Veduta notturna dell'Oakland Bay Bridge di San Francisco
  • Ci vorrà parecchio tempo per ricostruire San Francisco, io documenterò la rinascita della città con le mie fotografie. Viviamo tempi strani: che cosa sta succedendo a questo paese? Ancora non lo so, ma mi piacerebbe che le mie immagini aiutassero i posteri a capire. (Fotografo)
  • Ewan: Adesso Aion sa che può gettare il paese nel caos usando la speranza come arma.
    Kate: E ora, reverendo, che succederà?
    Ewan: Le profezie di Fatima: ricordate la seconda?
    Elder: Una guerra peggiore dell'ultima...
    Ewan: Credo che questa sia una prova.
    Kate: Una prova? Perche Dio onnipotente dovrebbe sottoporci a tutto questo?
  • Nessuno di loro è innocente, nemmeno uno. Nessuno è illuminato, nessuno cerca Dio: nemmeno uno. Tutto è perduto, tutto è annullato, nessuno compie opere di bene: nemmeno uno. (Aion)
  • Quel che resta è tuo, ti appartiene. Devi combattere la tua ultima battaglia e la mia vita non sarà stata vana, avrà davvero salvato le moltitudini dagli abissi del male. Forse e questo il disegno di Dio per riportare la pace e l'equilibrio in questo mondo che tutto corrompe... ma ora il destino è nelle mie mani. (Rosette, a Chrono, prima di aprire l'orologio per donargli gli ultimi attimi della sua vita per lottare contro Aion)

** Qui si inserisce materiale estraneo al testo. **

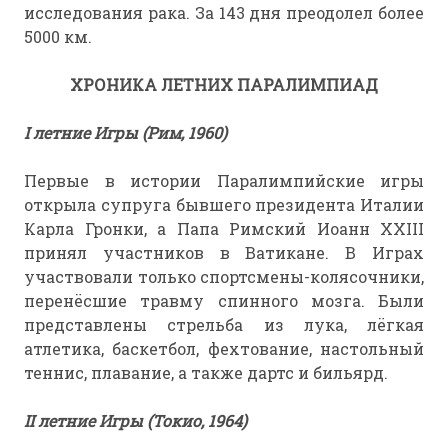
исследования рака. За 143 дня преодолел более
5000 км.
ХРОНИКА ЛЕТНИХ ПАРАЛИМПИАД
I летние Игры (Рим, 1960)
Первые в истории Паралимпийские игры
открыла супруга бывшего президента Италии
Карла Гронки, а Папа Римский Иоанн XXIII
принял участников в Ватикане. В Играх
участвовали только спортсмены-колясочники,
перенёсшие травму спинного мозга. Были
представлены стрельба из лука, лёгкая
атлетика, баскетбол, фехтование, настольный
теннис, плавание, а также дартс и бильярд.
II летние Игры (Токио, 1964)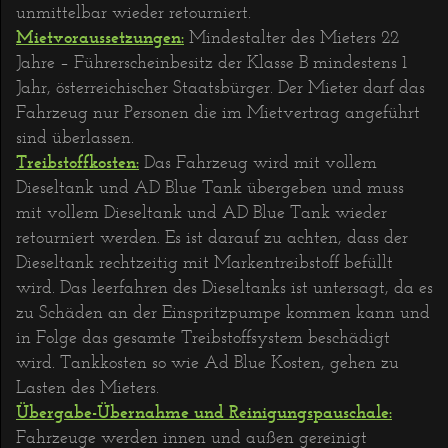
unmittelbar wieder retourniert.
Mietvoraussetzungen:
Mindestalter des Mieters 22
Jahre – Führerscheinbesitz der Klasse B mindestens 1
Jahr, österreichischer Staatsbürger. Der Mieter darf das
Fahrzeug nur Personen die im Mietvertrag angeführt
sind überlassen.
Treibstoffkosten:
Das Fahrzeug wird mit vollem
Dieseltank und AD Blue Tank übergeben und muss
mit vollem Dieseltank und AD Blue Tank wieder
retourniert werden. Es ist darauf zu achten, dass der
Dieseltank rechtzeitig mit Markentreibstoff befüllt
wird. Das leerfahren des Dieseltanks ist untersagt, da es
zu Schäden an der Einspritzpumpe kommen kann und
in Folge das gesamte Treibstoffsystem beschädigt
wird. Tankkosten so wie Ad Blue Kosten, gehen zu
Lasten des Mieters.
Übergabe-Übernahme und Reinigungspauschale:
Fahrzeuge werden innen und außen gereinigt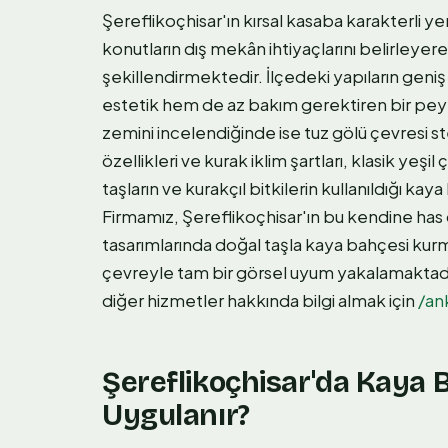
Şereflikoçhisar'ın kırsal kasaba karakterli ye
konutların dış mekân ihtiyaçlarını belirleye
şekillendirmektedir. İlçedeki yapıların geniş
estetik hem de az bakım gerektiren bir peyza
zemini incelendiğinde ise tuz gölü çevresi s
özellikleri ve kurak iklim şartları, klasik yeşil 
taşların ve kurakçıl bitkilerin kullanıldığı kaya
Firmamız, Şereflikoçhisar'ın bu kendine ha
tasarımlarında doğal taşla kaya bahçesi ku
çevreyle tam bir görsel uyum yakalamaktadı
diğer hizmetler hakkında bilgi almak için
/an
Şereflikoçhisar'da Kaya 
Uygulanır?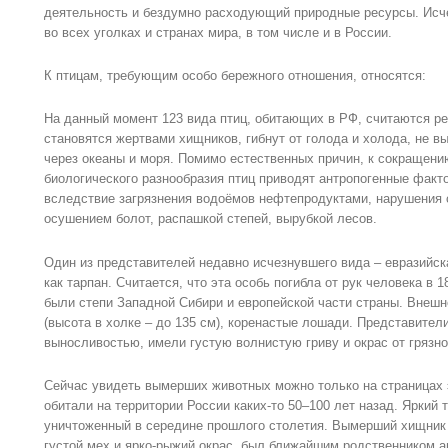
деятельность и бездумно расходующий природные ресурсы. Исч
во всех уголках и странах мира, в том числе и в России.
К птицам, требующим особо бережного отношения, относятся:
На данный момент 123 вида птиц, обитающих в РФ, считаются р
становятся жертвами хищников, гибнут от голода и холода, не 
через океаны и моря. Помимо естественных причин, к сокращени
биологического разнообразия птиц приводят антропогенные фак
вследствие загрязнения водоёмов нефтепродуктами, нарушения 
осушением болот, распашкой степей, вырубкой лесов.
Один из представителей недавно исчезнувшего вида – евразийск
как тарпан. Считается, что эта особь погибла от рук человека в
были степи Западной Сибири и европейской части страны. Внешн
(высота в холке – до 135 см), коренастые лошади. Представител
выносливостью, имели густую волнистую гриву и окрас от грязно
Сейчас увидеть вымерших животных можно только на страницах э
обитали на территории России каких-то 50–100 лет назад. Яркий 
уничтоженный в середине прошлого столетия. Вымерший хищник 
густой мех и ярко-рыжий окрас, был ближайшим родственником а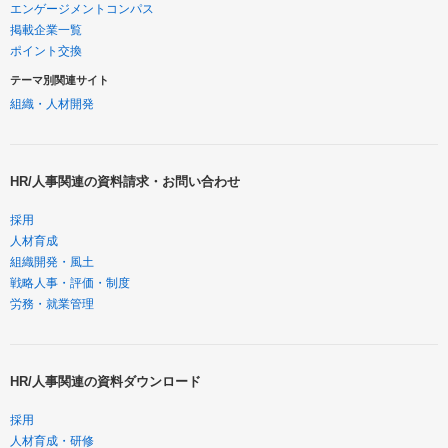
エンゲージメントコンパス
掲載企業一覧
ポイント交換
テーマ別関連サイト
組織・人材開発
HR/人事関連の資料請求・お問い合わせ
採用
人材育成
組織開発・風土
戦略人事・評価・制度
労務・就業管理
HR/人事関連の資料ダウンロード
採用
人材育成・研修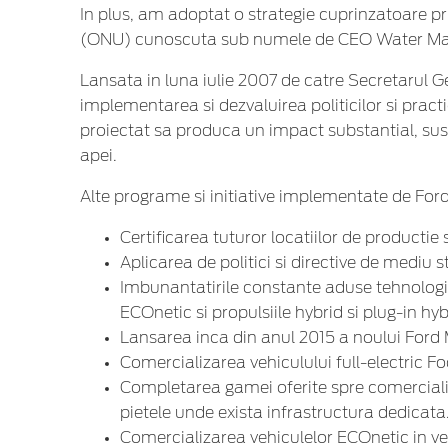
In plus, am adoptat o strategie cuprinzatoare pri
(ONU) cunoscuta sub numele de CEO Water Ma
Lansata in luna iulie 2007 de catre Secretarul Ge
implementarea si dezvaluirea politicilor si pract
proiectat sa produca un impact substantial, sust
apei.
Alte programe si initiative implementate de Ford 
Certificarea tuturor locatiilor de product
Aplicarea de politici si directive de mediu st
Imbunantatirile constante aduse tehnologii
ECOnetic si propulsiile hybrid si plug-in hyb
Lansarea inca din anul 2015 a noului Ford M
Comercializarea vehiculului full-electric F
Completarea gamei oferite spre comerciali
pietele unde exista infrastructura dedicata
Comercializarea vehiculelor ECOnetic in ve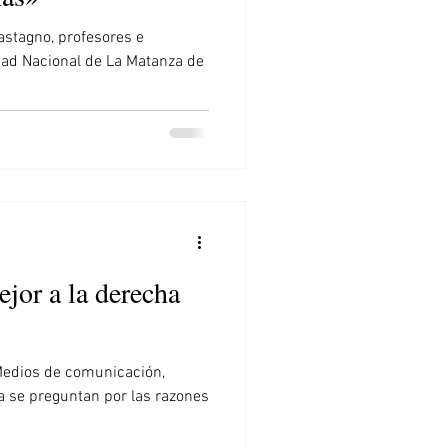
astagno, profesores e
dad Nacional de La Matanza de
or a la derecha
 Medios de comunicación,
ía se preguntan por las razones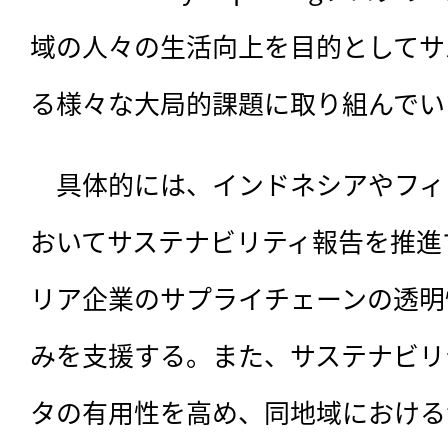
域の人々の生活向上を目的としてサ
る様々な大局的課題に取り組んでい
　具体的には、インドネシアやフィ
おいてサステナビリティ報告を推進
リア企業のサプライチェーンの透明
みを支援する。また、サステナビリ
タの有用性を高め、同地域における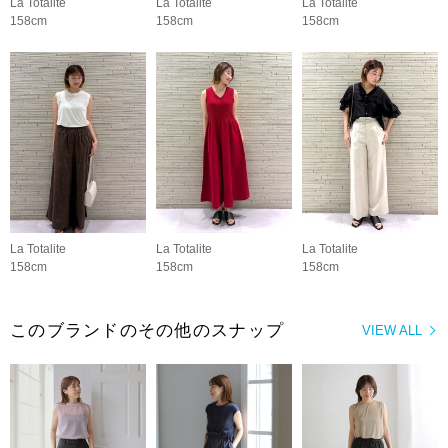
La Totalite
La Totalite
La Totalite
158cm
158cm
158cm
La Totalite
La Totalite
La Totalite
158cm
158cm
158cm
このブランドのその他のスナップ
VIEW ALL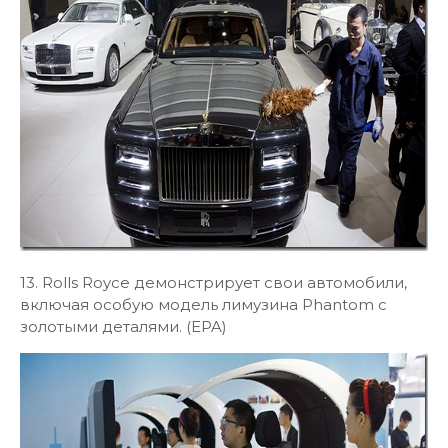
13. Rolls Royce демонстрирует свои автомобили,
включая особую модель лимузина Phantom с
золотыми деталями. (EPA)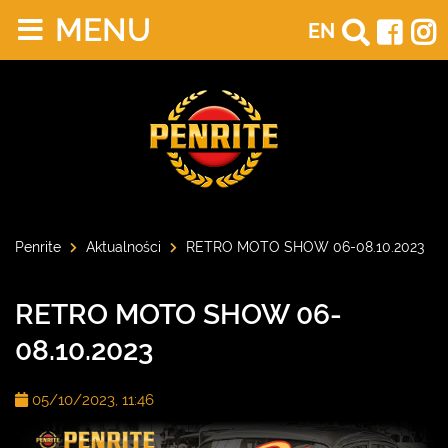
MENU
EN
Penrite
Aktualności
RETRO MOTO SHOW 06-08.10.2023
RETRO MOTO SHOW 06-
08.10.2023
05/10/2023, 11:46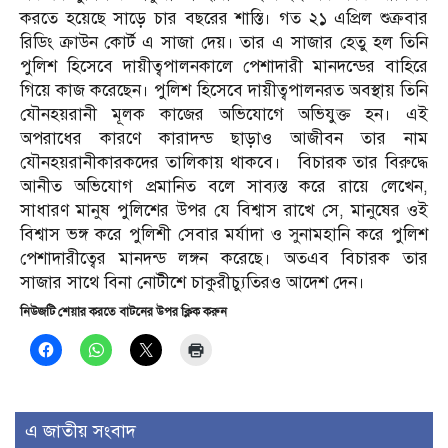
করতে হয়েছে সাড়ে চার বছরের শাস্তি। গত ২১ এপ্রিল শুক্রবার
রিডিং ক্রাউন কোর্ট এ সাজা দেয়। তার এ সাজার হেতু হল তিনি
পুলিশ হিসেবে দায়ীত্বপালনকালে পেশাদারী মানদন্ডের বাহিরে
গিয়ে কাজ করেছেন। পুলিশ হিসেবে দায়ীত্বপালনরত অবস্থায় তিনি
যৌনহয়রানী মূলক কাজের অভিযোগে অভিযুক্ত হন। এই
অপরাধের কারণে কারাদন্ড ছাড়াও আজীবন তার নাম
যৌনহয়রানীকারকদের তালিকায় থাকবে। বিচারক তার বিরুদ্ধে
আনীত অভিযোগ প্রমানিত বলে সাব্যস্ত করে রায়ে লেখেন,
সাধারণ মানুষ পুলিশের উপর যে বিশ্বাস রাখে সে, মানুষের ওই
বিশ্বাস ভঙ্গ করে পুলিশী সেবার মর্যাদা ও সুনামহানি করে পুলিশ
পেশাদারীত্বের মানদন্ড লঙ্গন করেছে। অতএব বিচারক তার
সাজার সাথে বিনা নোটীশে চাকুরীচ্যুতিরও আদেশ দেন।
নিউজটি শেয়ার করতে বাটনের উপর ক্লিক করুন
এ জাতীয় সংবাদ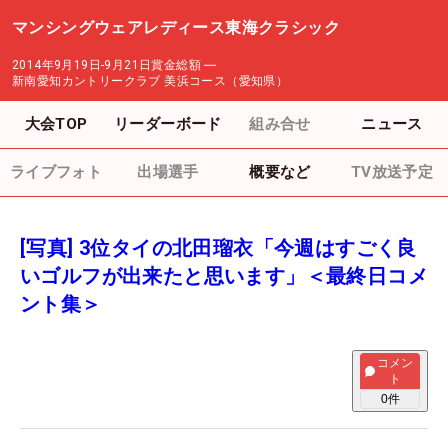
マンシングウェアレディース東海クラシック
2014年9月19日-9月21日
賞金総額
―
新南愛知カントリークラブ 美浜コース（愛知県）
大会TOP
リーダーボード
組み合せ
ニュース
ライブフォト
出場選手
概要など
TV放送予定
[写真] 3位タイの北田瑠衣「今週はすごく良
いゴルフが出来たと思います」＜最終日コメ
ント集＞
コメン
ト
0
件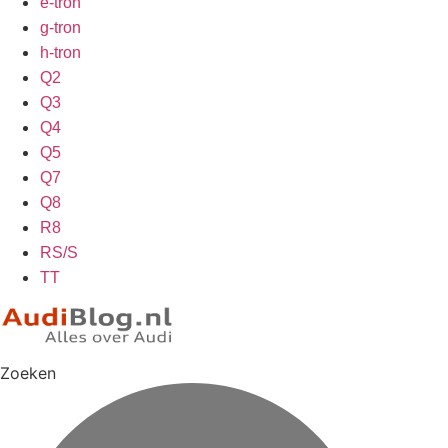
e-tron
g-tron
h-tron
Q2
Q3
Q4
Q5
Q7
Q8
R8
RS/S
TT
Zoeken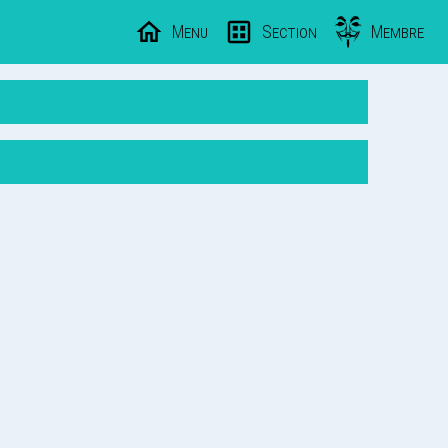
Menu
Section
Membre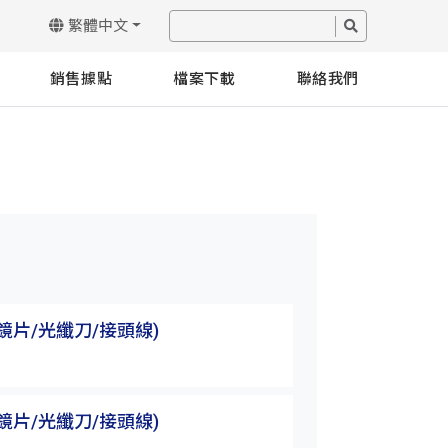
繁體中文
銷售據點
檔案下載
聯絡我們
鏡片/光纖刀/接頭線)
鏡片/光纖刀/接頭線)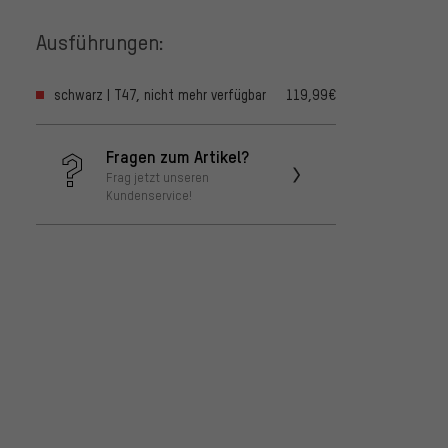
Ausführungen:
schwarz | T47, nicht mehr verfügbar
119,99€
Fragen zum Artikel?
Frag jetzt unseren
Kundenservice!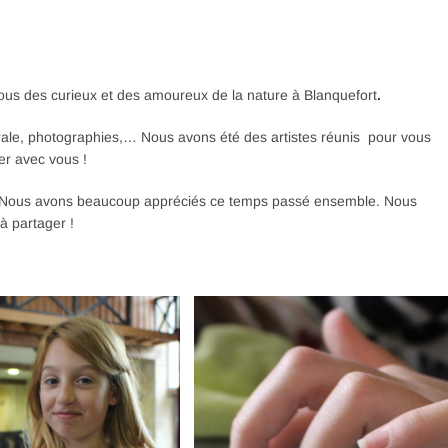
-vous des curieux et des amoureux de la nature à Blanquefort
.
rale, photographies,… Nous avons été des artistes réunis pour vous
er avec vous !
. Nous avons beaucoup appréciés ce temps passé ensemble. Nous
à partager !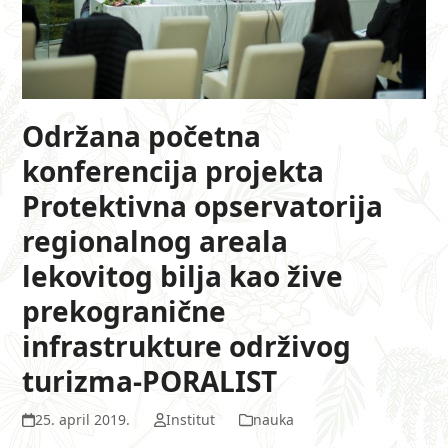
Održana početna
konferencija projekta
Protektivna opservatorija
regionalnog areala
lekovitog bilja kao žive
prekogranične
infrastrukture održivog
turizma-PORALIST
25. april 2019.
Institut
nauka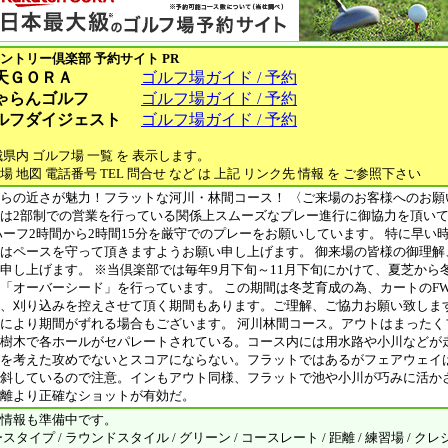
ントリー倶楽部
予約サイト PR
天ＧＯＲＡ
ゴルフ場ガイド / 予約
ゃらんゴルフ
ゴルフ場ガイド / 予約
ルフダイジェスト
ゴルフ場ガイド / 予約
城県内 ゴルフ場 一覧 を 表示します。
場 地図 電話番号 TEL 問合せ など は 上記 リンク先 情報 を ご参照下さい
らの近さが魅力！フラットな河川・林間コース！ 〈ご来場のお客様へのお願
は2部制での営業を行っている関係上スムーズなプレー進行に御協力を頂い
ハーフ2時間から2時間15分を厳守でのプレーをお願いしています。 特に早い
はペースを守って頂きますようお願い申し上げます。 御来場の皆様の御理解
申し上げます。 ※当倶楽部では毎年9月下旬～11月下旬にかけて、夏芝から
「オーバーシード」を行っています。 この期間は冬芝育成の為、カートのF
、刈り込みを控えさせて頂く期間もあります。ご理解、ご協力お願い致しま
により期間がずれる場合もございます。 河川林間コース。アウトはまったく
樹木で各ホールがセパレートされている。コース内には用水路や小川などが
を考えた攻めでないとスコアにならない。フラットではあるがフェアウェイ
斜しているので注意。インもアウト同様、フラットで池や小川が巧みに活か
離より正確なショットが有効だ。
情報も準備中です。
タイプ / ラウンドスタイル / グリーン / コースレート / 距離 / 練習場 / クレ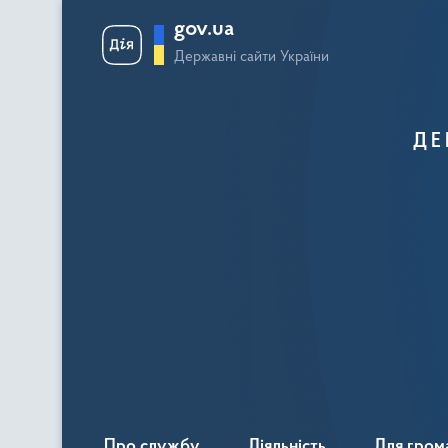
gov.ua
Державні сайти України
ДЕ
Про службу
Діяльність
Для гром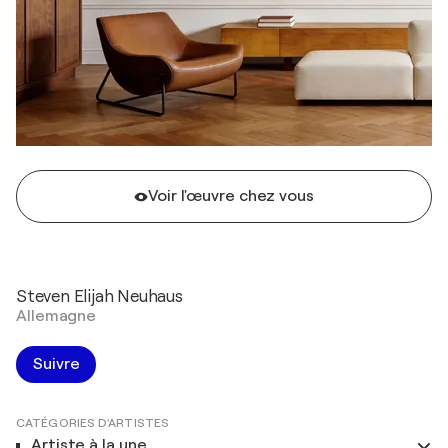
Voir l'œuvre chez vous
Steven Elijah Neuhaus
Allemagne
Suivre
CATÉGORIES D'ARTISTES
Artiste à la une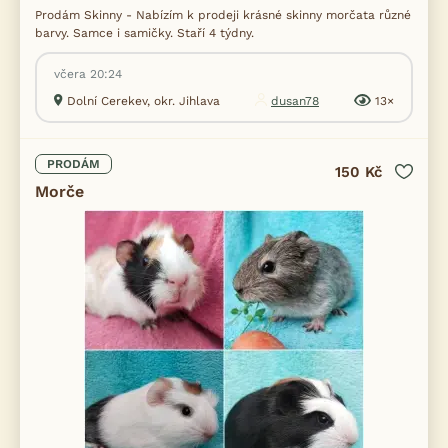
Prodám Skinny - Nabízím k prodeji krásné skinny morčata různé
barvy. Samce i samičky. Staří 4 týdny.
včera 20:24
Dolní Cerekev, okr. Jihlava
dusan78
13×
PRODÁM
150 Kč
Morče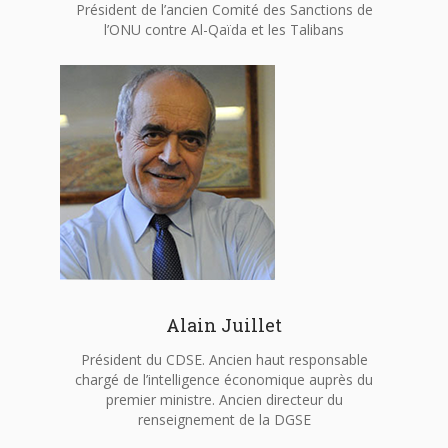
Président de l’ancien Comité des Sanctions de
l’ONU contre Al-Qaïda et les Talibans
Alain Juillet
Président du CDSE. Ancien haut responsable
chargé de l’intelligence économique auprès du
premier ministre. Ancien directeur du
renseignement de la DGSE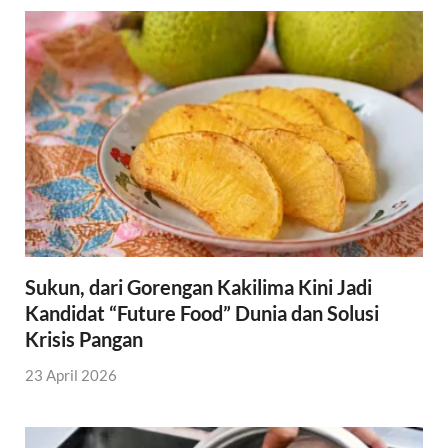
Sukun, dari Gorengan Kakilima Kini Jadi
Kandidat “Future Food” Dunia dan Solusi
Krisis Pangan
23 April 2026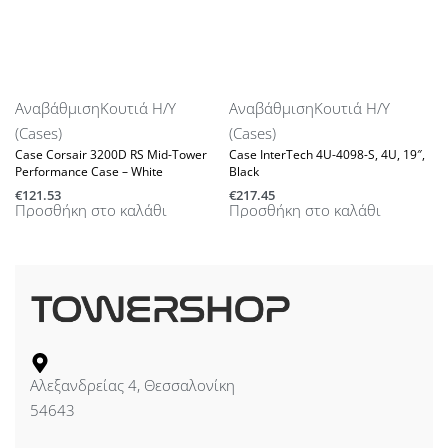
Αναβάθμιση
Κουτιά Η/Υ
Αναβάθμιση
Κουτιά Η/Υ
(Cases)
(Cases)
Case Corsair 3200D RS Mid-Tower
Case InterTech 4U-4098-S, 4U, 19″,
Performance Case – White
Black
€
121.53
€
217.45
Προσθήκη στο καλάθι
Προσθήκη στο καλάθι
Αλεξανδρείας 4, Θεσσαλονίκη
54643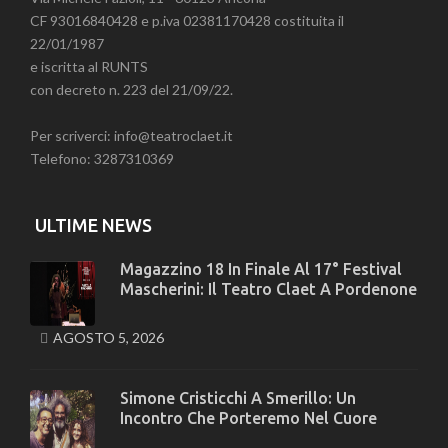
CF 93016840428 e p.iva 02381170428 costituita il
22/01/1987
e iscritta al RUNTS
con decreto n. 223 del 21/09/22.
Per scriverci: info@teatroclaet.it
Telefono: 3287310369
ULTIME NEWS
Magazzino 18 In Finale Al 17° Festival
Mascherini: Il Teatro Claet A Pordenone
AGOSTO 5, 2026
Simone Cristicchi A Smerillo: Un
Incontro Che Porteremo Nel Cuore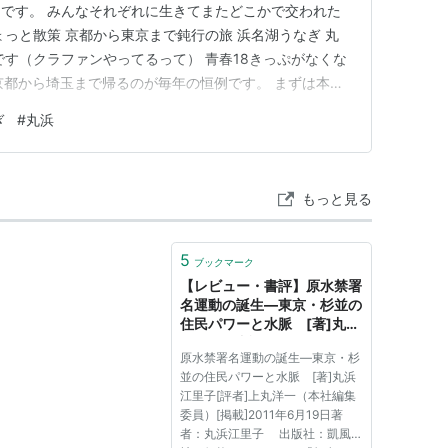
です。 みんなそれぞれに生きてまたどこかで交われた
ょっと散策 京都から東京まで鈍行の旅 浜名湖うなぎ 丸
です（クラファンやってるって） 青春18きっぷがなくな
京都から埼玉まで帰るのが毎年の恒例です。 まずは本日
さようなら、おいしかったよ 梅小路公園をちょっと散策
ぎ
#
丸浜
近くだったので、ちょっと歩いてから電車に乗ることにし
ことなかっ…
もっと見る
5
ブックマーク
【レビュー・書評】原水禁署
名運動の誕生―東京・杉並の
住民パワーと水脈 [著]丸浜
江里子 - 書評 - ＢＯＯＫ：
原水禁署名運動の誕生―東京・杉
asahi.com（朝日新聞社）
並の住民パワーと水脈 [著]丸浜
江里子[評者]上丸洋一（本社編集
委員）[掲載]2011年6月19日著
者：丸浜江里子 出版社：凱風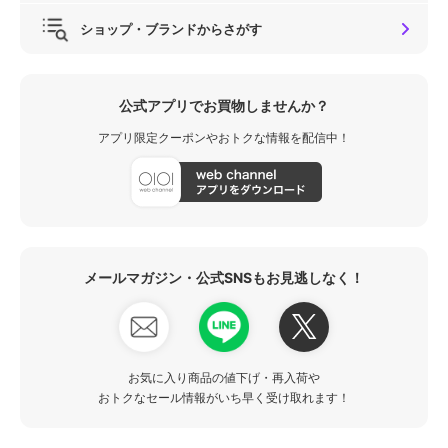
ショップ・ブランドからさがす
公式アプリでお買物しませんか？
アプリ限定クーポンやおトクな情報を配信中！
メールマガジン・公式SNSもお見逃しなく！
お気に入り商品の値下げ・再入荷や
おトクなセール情報がいち早く受け取れます！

Episodio 24, Chrno[modifica]

  • Kate: Remington, vorrei chiederle una cosa.
    Ewan: Certo, mi dica.
    Kate: Le anime di coloro che hanno fatto un patto con un demone sono dannate per sempre?
    Ewan: Ma no, è solo una leggenda.
    Kate: Che sollievo, speravo che mi rispondesse così. Rosette era una vera credente e nonostante abbia sottoscritto un contratto con un demone ha vissuto rispettando i principi più sacri, facendo ciò che doveva con devozione. Non credo di avere mai incontrato un'anima pura come la sua, sarà sempre nei nostri cuori.
  • Ewan [pensando]: Intanto il tempo continua la sua corsa e il mondo si avvicina alla realizzazione della terza profezia. Il massacro di San Valentino a Chicago,[2] il primo maggio di sangue a Berlino, i disordini al Muro del Pianto di Gerusalemme,[3] il giovedì nero.[4] Il crollo della borsa di New York sarà causa di sconforto e sfiducia per i cittadini, in molti si suicideranno e la caduta del valore delle azioni diventerà un fenomeno globale. La Germania comincerà un cammino senza ritorno verso la militarizzazione del paese: stiamo imboccando una strada che ci porterà al caos. Perché? Ci saranno tante, troppe vittime... perché?
    Kate [pensando]: Era dunque questo il tuo piano per loro? Hai voluto risparmiare a Rosette e Chrono l'angoscia di dover assistere alla realizzazione della profezia di un'altra grande guerra? È forse nell'oblio la felicità?

Explicit[modifica]

Nel 2000 il Vaticano ha rivelato la terza profezia di Fatima, tenuta fino ad allora segreta perché annunciava l'attentato a Papa Giovanni Paolo II. Nulla possiamo, se non osservare il tempo che scorre così come Dio vuole. (Narratore)

Note[modifica]

  1. L'ordine religioso immaginario al quale appartengono Rosette e gli altri religiosi presenti nell'anime.
  2. La strage compiuta dagli uomini di Al Capone il 14 gennaio 1929 a Chicago, con l'uccisione di sette persone; per approfondire vedi la voce corrispondente su Wikipedia.
  3. Riferimento ai disordini scoppiati tra ebrei e musulmani nell'agosto 1929 al Muro del Pianto di Gerusalemme; per approfondire vedi la voce corrispondente su Wikipedia.
  4. Riferimento al 24 ottobre 1929, il giorno che ha dato inizio al crollo del mercato azionario statunitense. Per approfondire vedi la voce corrispondente su Wikipedia.